Bug Prediction v2

grumpy-cat

I found this awesome article on Bug Prediction at Google. I've tried the bugspots app by Ilya Grigorik on Rails and Git repositories to feel its accuracy. I’ve picked these two repositories because they have a contributing guide and a large number of commit messages.

The algorithm works by parsing the commit message and determine if it is a bug fix commit. Then, it ranks the files by the number of bug fix commits issued against a file. The file with the most bug fix commits is usually the file with the most bugs. To work reliably, the algorithm needs to be able to distinguish a bug fix commit from the rest. I picked the abovementioned repositories because they have excellent contributing guide that defines a commit message standard. At Authentise, we use a commit message standard that looks like this:

Summarize changes in around 50 characters or less

More detailed explanatory text up to about 72 characters.

AE-1223 #time 1h 30m

We require all commit messages to have a long description, a task, and a time log. The format of the task and time log can vary depending on the issue tracker that you are using. In my example, I am using Atlassian Jira. I like to separate my pull request (PR) into small commits before sending it for code review. This allows the reviewer to look at each commit and approve or reject it. Using this approach, I may end up with a lot of commit messages that address just one bug and game the bug prediction algorithm.

expectation-vs-reality

Improve the accuracy

I’ve changed the initial bugspots application to only parse merge messages. From the merge message, I could source the task number (AE-1223). Using the task number, I can query Jira and find out the type of the task (Task, Bug, Improvement). This improved the final results A LOT.

At Authentise, we are using Slack for everyday communication and Sentry to track exceptions that affect our customers. Sentry has this neat feature that lets you resolve an exception and post a message as you resolve it. Engineers would mention the Jira task where the exception was resolved. I’ve included Sentry reports when determining the type of a Jira task but for all unresolved exceptions. I used the source file of the exception and incremented the bug fix counter by 2 instead of 1 to emphasize the weight of a Sentry exception over a bug commit message.

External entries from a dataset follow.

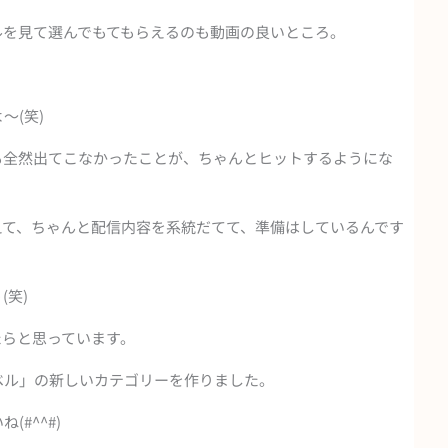
ルを見て選んでもてもらえるのも動画の良いところ。
～(笑)
も全然出てこなかったことが、ちゃんとヒットするようにな
えて、ちゃんと配信内容を系統だてて、準備はしているんです
(笑)
たらと思っています。
ベル」の新しいカテゴリーを作りました。
#^^#)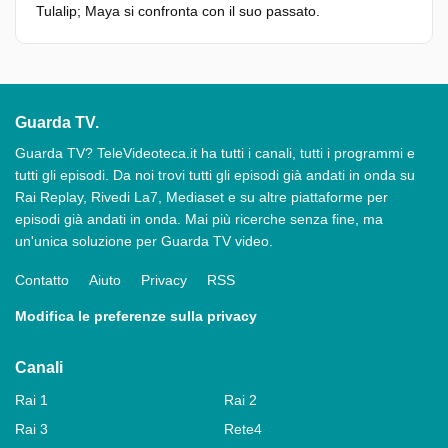
Tulalip; Maya si confronta con il suo passato.
Guarda TV.
Guarda TV? TeleVideoteca.it ha tutti i canali, tutti i programmi e
tutti gli episodi. Da noi trovi tutti gli episodi già andati in onda su
Rai Replay, Rivedi La7, Mediaset e su altre piattaforme per
episodi già andati in onda. Mai più ricerche senza fine, ma
un'unica soluzione per Guarda TV video.
Contatto
Aiuto
Privacy
RSS
Modifica le preferenze sulla privacy
Canali
Rai 1
Rai 2
Rai 3
Rete4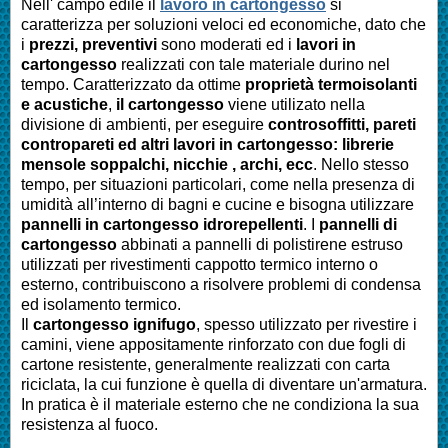
Nell' campo edile il
lavoro in cartongesso
si
caratterizza per soluzioni veloci ed economiche, dato che
i
prezzi, preventivi
sono moderati ed i
lavori in
cartongesso
realizzati con tale materiale durino nel
tempo. Caratterizzato da ottime
proprietà termoisolanti
e acustiche
,
il cartongesso
viene utilizato nella
divisione di ambienti, per eseguire
controsoffitti, pareti
contropareti ed altri lavori in cartongesso: librerie
mensole soppalchi, nicchie , archi, ecc
. Nello stesso
tempo, per situazioni particolari, come nella presenza di
umidità all’interno di bagni e cucine e bisogna utilizzare
pannelli in cartongesso idrorepellenti
. I
pannelli di
cartongesso
abbinati a pannelli di polistirene estruso
utilizzati per rivestimenti cappotto termico interno o
esterno, contribuiscono a risolvere problemi di condensa
ed isolamento termico.
Il
cartongesso ignifugo
, spesso utilizzato per rivestire i
camini, viene appositamente rinforzato con due fogli di
cartone resistente, generalmente realizzati con carta
riciclata, la cui funzione è quella di diventare un'armatura.
In pratica è il materiale esterno che ne condiziona la sua
resistenza al fuoco.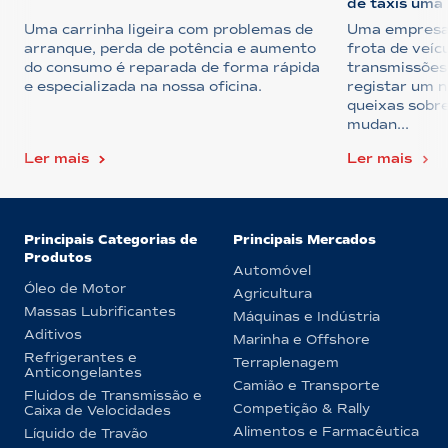
de táxis uma .
Uma carrinha ligeira com problemas de
Uma empresa 
arranque, perda de potência e aumento
frota de veíc
do consumo é reparada de forma rápida
transmissões
e especializada na nossa oficina.
registar um 
queixas sobr
mudan...
Ler mais
Ler mais
Principais Categorias de
Principais Mercados
Produtos
Automóvel
Óleo de Motor
Agricultura
Massas Lubrificantes
Máquinas e Indústria
Aditivos
Marinha e Offshore
Refrigerantes e
Terraplenagem
Anticongelantes
Camião e Transporte
Fluidos de Transmissão e
Competição & Rally
Caixa de Velocidades
Alimentos e Farmacêutica
Líquido de Travão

Authentise is a rewarding environment and we use Slack with Changetip to show our appreciation and to recognize our peers. I’ve further edited bugspots application to parse Changetip messages that included a task number and set the weight to 3 whenever the type of the task is Bug.

share-all-the-things

Next

The tool is tightly integrated with Authentise toolstack but I’ve open sourced a repository named Fulcrum that will make it possible for anyone to use this tool. The goal is to login with your GitHub, BitBucket, GitLab account, add services that can be linked from a commit message and put a weight on each service to generate a bug prediction report.